How about asking for benchmarks between MI300 and H100 to start with? and, then make all the claims for future?
Server and workstation component Market Share in time period that is December 2023 through May 2024.
AMD B+G+S+TR7 = 46.62%
Intel ER+SR+Atoms+RaptorE = 54.38%
AMD adds Milan+TR5 = 29.93%
Intel adds Ice+RocketE = 70.07%
AMD adds Rome+TR3 = 14.72%
Intel adds Cascades+Coffee Refresh E = 85.28%
AMD adds Naples+TR2+TR1 7.78%
Intel adds Skylake+CoffeeE = 92.22%
AMD aforementioned = 3.26%
Intel adds BW+HW+Ivy = 96.73%
To calculate cores share, to see current server SKU supply, trade-in and sales trend across 817 individual Epyc, Threadripper and Xeon server and workstation SKUs, to compare AMD and Intel directly competitive SKUs that takes a bit more work on channel supply data dropped into your own Excell file see Server Today and lift the data from the first table down;
https://seekingalpha.com/instablog/5030701-mike-bruzzone/5509267-server-today
On AMD Instinct accelerators, very few as in count the number on your fingers escape their commercial use base.

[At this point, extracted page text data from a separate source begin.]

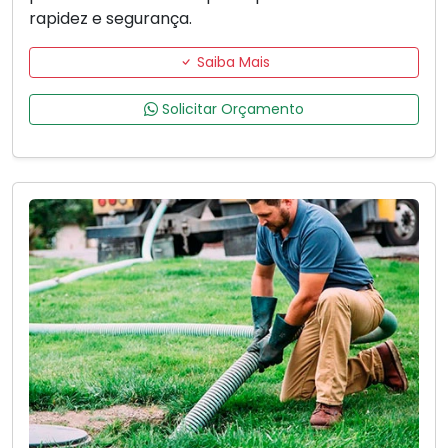
rapidez e segurança.
Saiba Mais
Solicitar Orçamento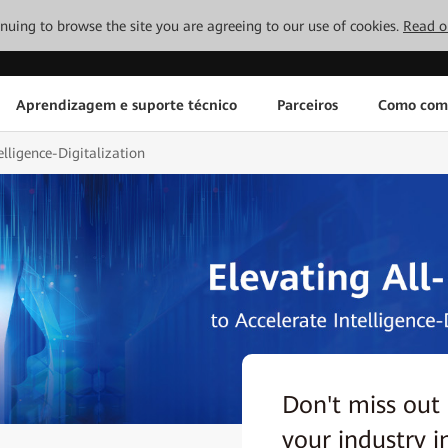
tinuing to browse the site you are agreeing to our use of cookies.
Read o
Aprendizagem e suporte técnico
Parceiros
Como com
elligence-Digitalization
Don't miss out
your industry i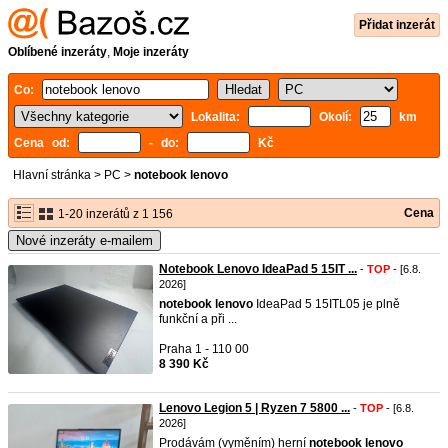
Přidat inzerát
Oblíbené inzeráty
,
Moje inzeráty
Co:
Lokalita:
Okolí:
km
Cena od:
- do:
Kč
Hlavní stránka
>
PC
>
notebook lenovo
Cena
1-20 inzerátů z 1 156
Nové inzeráty e-mailem
Notebook Lenovo IdeaPad 5 15IT ...
-
TOP
- [6.8.
2026]
notebook
lenovo
IdeaPad 5 15ITL05 je plně
funkční a při ...
Praha 1 - 110 00
8 390 Kč
Lenovo Legion 5 | Ryzen 7 5800 ...
-
TOP
- [6.8.
2026]
Prodávám (vyměním) herní
notebook
lenovo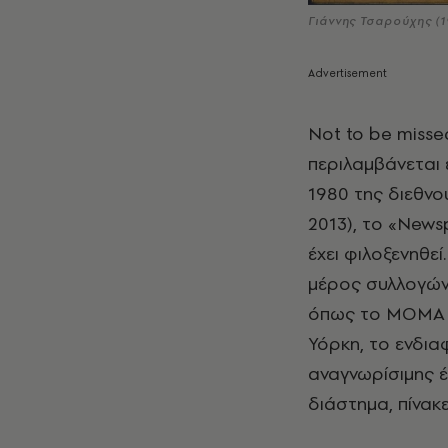
Γιάννης Τσαρούχης (1
Not to be misse
περιλαμβάνεται 
1980 της διεθν
2013), το «New
έχει φιλοξενηθεί
μέρος συλλογών
όπως το ΜΟΜΑ κ
Υόρκη, το ενδια
αναγνωρίσιμης έ
διάστημα, πίνακ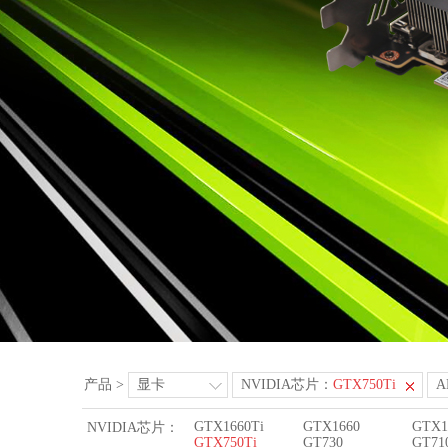
产品
>
显卡
NVIDIA芯片：
GTX750Ti
GTX1660Ti
GTX1660
GTX1
NVIDIA芯片：
GTX750Ti
GT730
GT71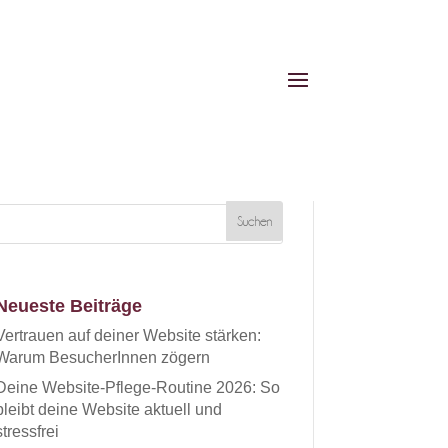
Neueste Beiträge
Vertrauen auf deiner Website stärken:
Warum BesucherInnen zögern
Deine Website-Pflege-Routine 2026: So
bleibt deine Website aktuell und
stressfrei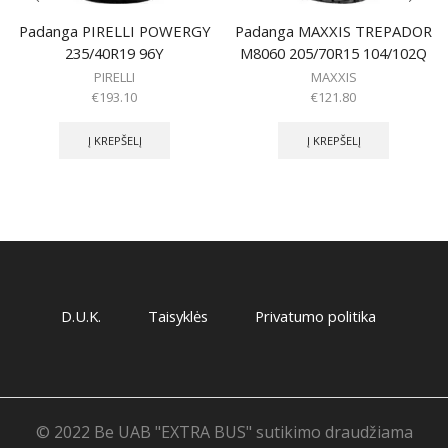
Padanga PIRELLI POWERGY
Padanga MAXXIS TREPADOR
235/40R19 96Y
M8060 205/70R15 104/102Q
PIRELLI
MAXXIS
€
193.10
€
121.80
Į KREPŠELĮ
Į KREPŠELĮ
D.U.K.
Taisyklės
Privatumo politika
© 2022 Be UAB "EXTRA BUS" sutikimo draudžiama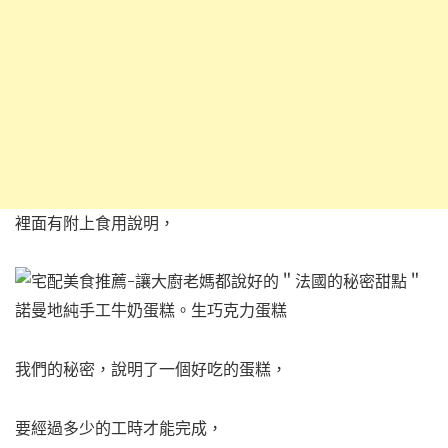
裡面有附上食用說明，
我們的秘密，說明了一個好吃的蛋糕，
要經過多少的工時才能完成，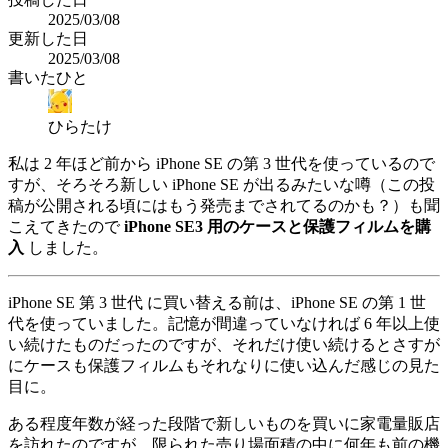
2025/03/08
更新した日
2025/03/08
書いたひと
ひらたけ
私は 2 年ほど前から iPhone SE の第 3 世代を使っているので
すが、そろそろ新しい iPhone SE が出るみたいな噂（この投
稿が公開される頃にはもう発売までされてるのかも？）も聞
こえてきたので
iPhone SE3 用のケースと保護フィルムを購
入
しました。
iPhone SE 第 3 世代 に買い替える前は、iPhone SE の第 1 世
代を使っていました。記憶が間違っていなければ 6 年以上使
い続けたものだったのですが、それだけ使い続けるとさすが
にケースも保護フィルムもそれなりに使い込んだ感じの見た
目に。
ある程度年数が経った段階で新しいものを買いに家電量販店
を訪れたのですが、限られた売り場面積の中に何年も前の機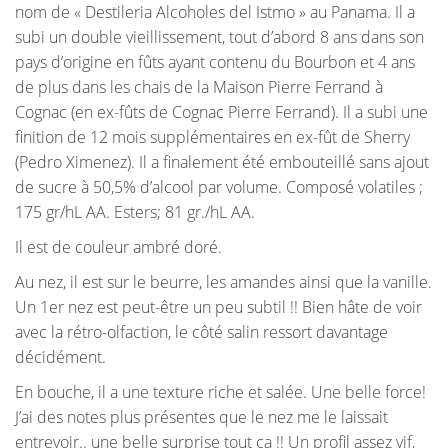
nom de « Destileria Alcoholes del Istmo » au Panama. Il a
subi un double vieillissement, tout d’abord 8 ans dans son
pays d’origine en fûts ayant contenu du Bourbon et 4 ans
de plus dans les chais de la Maison Pierre Ferrand à
Cognac (en ex-fûts de Cognac Pierre Ferrand). Il a subi une
finition de 12 mois supplémentaires en ex-fût de Sherry
(Pedro Ximenez). Il a finalement été embouteillé sans ajout
de sucre à 50,5% d’alcool par volume. Composé volatiles ;
175 gr/hL AA. Esters; 81 gr./hL AA.
Il est de couleur ambré doré.
Au nez, il est sur le beurre, les amandes ainsi que la vanille.
Un 1er nez est peut-être un peu subtil !! Bien hâte de voir
avec la rétro-olfaction, le côté salin ressort davantage
décidément.
En bouche, il a une texture riche et salée. Une belle force!
J’ai des notes plus présentes que le nez me le laissait
entrevoir.. une belle surprise tout ça !! Un profil assez vif,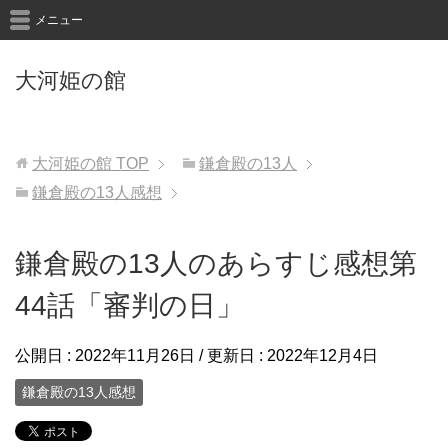
メニュー
大河姫の館
大河姫の館
TOP
鎌倉殿の13人
鎌倉殿の13人感想
鎌倉殿の13人のあらすじ感想第
44話「審判の日」
公開日 :
2022年11月26日
/ 更新日 :
2022年12月4日
鎌倉殿の13人感想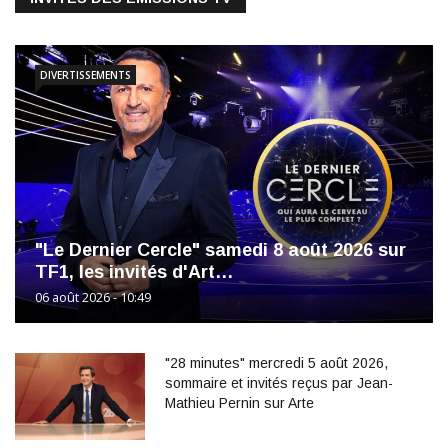
DIVERTISSEMENTS
"Le Dernier Cercle" samedi 8 août 2026 sur
TF1, les invités d'Art…
06 août 2026 - 10:49
"28 minutes" mercredi 5 août 2026,
sommaire et invités reçus par Jean-
Mathieu Pernin sur Arte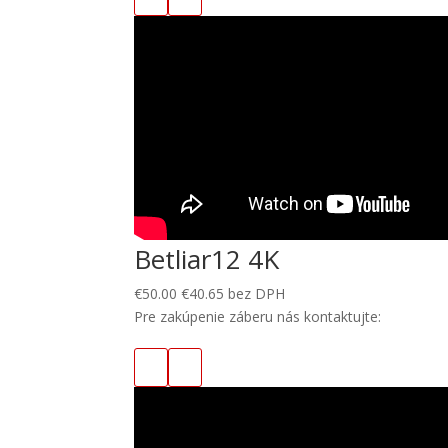
Betliar12 4K
€
50.00
€
40.65
bez DPH
Pre zakúpenie záberu nás kontaktujte: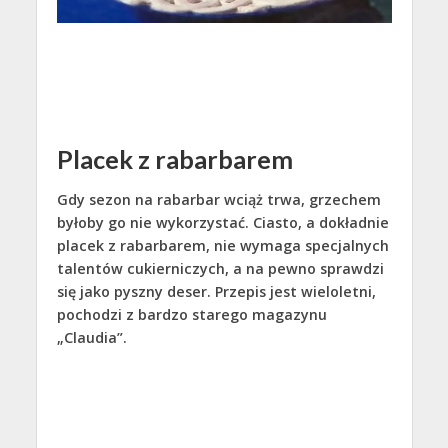
Placek z rabarbarem
Gdy sezon na rabarbar wciąż trwa, grzechem
byłoby go nie wykorzystać. Ciasto, a dokładnie
placek z rabarbarem, nie wymaga specjalnych
talentów cukierniczych, a na pewno sprawdzi
się jako pyszny deser. Przepis jest wieloletni,
pochodzi z bardzo starego magazynu
„Claudia”.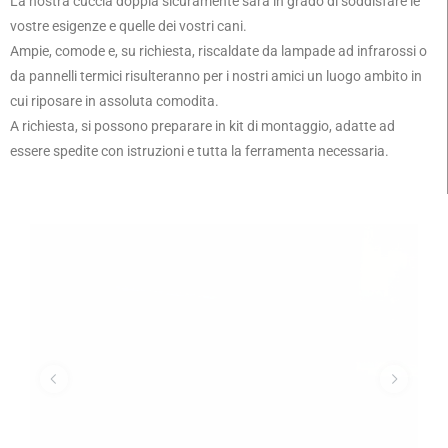
La nostra cuccia doppia sicuramente sarà in grado di soddisfare le
vostre esigenze e quelle dei vostri cani.
Ampie, comode e, su richiesta, riscaldate da lampade ad infrarossi o
da pannelli termici risulteranno per i nostri amici un luogo ambito in
cui riposare in assoluta comodita.
A richiesta, si possono preparare in kit di montaggio, adatte ad
essere spedite con istruzioni e tutta la ferramenta necessaria.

Under AMD license provision? While Mi125 is readably available from open market sources Mi2x0 and M13x0_ are not. Certainly not as many as Nvidia Blackwell, Hopper and Ampere. If AMD accelerators were more readily available in the broker market and usually begins with academic use subject learning, perhaps AMD accelerators would be better understood. Then again that may not be what Instinct end customers want on their own application development tools and keeping uses proprietary to themselves. mb
Pretty neat stuff. Some competition in the stratosphere. Now, will we ever see CDNA come back to us mortals in the small ISV space? AWS will rent me a VM with nV HPUs but not Mi300. Azure and Oracle claim to offer Mi300 but darned if I can find a way to provision such a VM. AMD should sell PCIe (a) cards with CDNA3/4 chips. It does not have to be a 1300 TF16 monster, 650 is fine. AI bubble is going to pop one day and when that happens AMD risks facing it’s old conundrum: all the software is written for CUDA. Few in the ISV world can afford the price of an 8 way MI300 machine… we need a reprise of the Radeon VII.